# HeterozygosityDictionary | Created 2017-12-24

In GATK genotyping, we use an "expected heterozygosity" value to compute the prior probability that a locus is non-reference. Given the expected heterozygosity hets, we calculate the probability of N samples being hom-ref at a site as 1 - sum_i_2N (hets / i). The default value provided for humans is hets = 1e-3; a value of 0.001 implies that two randomly chosen chromosomes from the population of organisms would differ from each other at a rate of 1 in 1000 bp. In this context hets is analogous to the parameter theta from population genetics. The hets parameter value can be modified if desired.
Note that this quantity has nothing to do with the likelihood of any given sample having a heterozygous genotype, which in the GATK is purely determined by the probability of the observed data P(D | AB) under the model that there may be an AB heterozygous genotype.

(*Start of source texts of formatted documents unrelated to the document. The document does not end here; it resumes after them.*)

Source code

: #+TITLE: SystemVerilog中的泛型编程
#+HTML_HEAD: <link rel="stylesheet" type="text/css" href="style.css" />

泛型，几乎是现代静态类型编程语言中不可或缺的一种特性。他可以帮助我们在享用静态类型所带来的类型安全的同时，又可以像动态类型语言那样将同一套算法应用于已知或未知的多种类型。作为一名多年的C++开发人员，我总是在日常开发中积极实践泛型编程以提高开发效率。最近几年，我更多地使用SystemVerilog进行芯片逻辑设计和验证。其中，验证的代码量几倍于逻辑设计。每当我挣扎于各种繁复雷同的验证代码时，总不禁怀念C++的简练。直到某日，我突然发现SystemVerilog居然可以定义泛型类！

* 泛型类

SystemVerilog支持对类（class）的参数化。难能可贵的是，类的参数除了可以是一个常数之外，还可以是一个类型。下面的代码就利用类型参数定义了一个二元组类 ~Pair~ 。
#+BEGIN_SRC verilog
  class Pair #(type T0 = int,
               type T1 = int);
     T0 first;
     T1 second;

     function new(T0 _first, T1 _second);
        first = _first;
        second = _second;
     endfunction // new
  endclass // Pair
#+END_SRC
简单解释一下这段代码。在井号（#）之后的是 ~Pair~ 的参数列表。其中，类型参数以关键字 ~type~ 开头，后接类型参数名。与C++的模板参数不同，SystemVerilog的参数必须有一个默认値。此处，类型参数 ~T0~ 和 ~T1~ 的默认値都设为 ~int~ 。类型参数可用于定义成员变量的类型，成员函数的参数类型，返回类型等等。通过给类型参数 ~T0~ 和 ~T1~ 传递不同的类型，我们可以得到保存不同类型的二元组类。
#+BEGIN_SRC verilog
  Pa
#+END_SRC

The posterior probability of this AB genotype would use the hets prior, but the GATK only uses this posterior probability in determining the probability that a site is polymorphic. So changing the hets parameters only increases the chance that a site will be called non-reference across all samples, but doesn't actually change the output genotype likelihoods at all, as these aren't posterior probabilities. The one quantity that changes whether the GATK considers the possibility of a heterozygous genotype at all is the ploidy, which describes how many copies of each chromosome each individual in the species carries.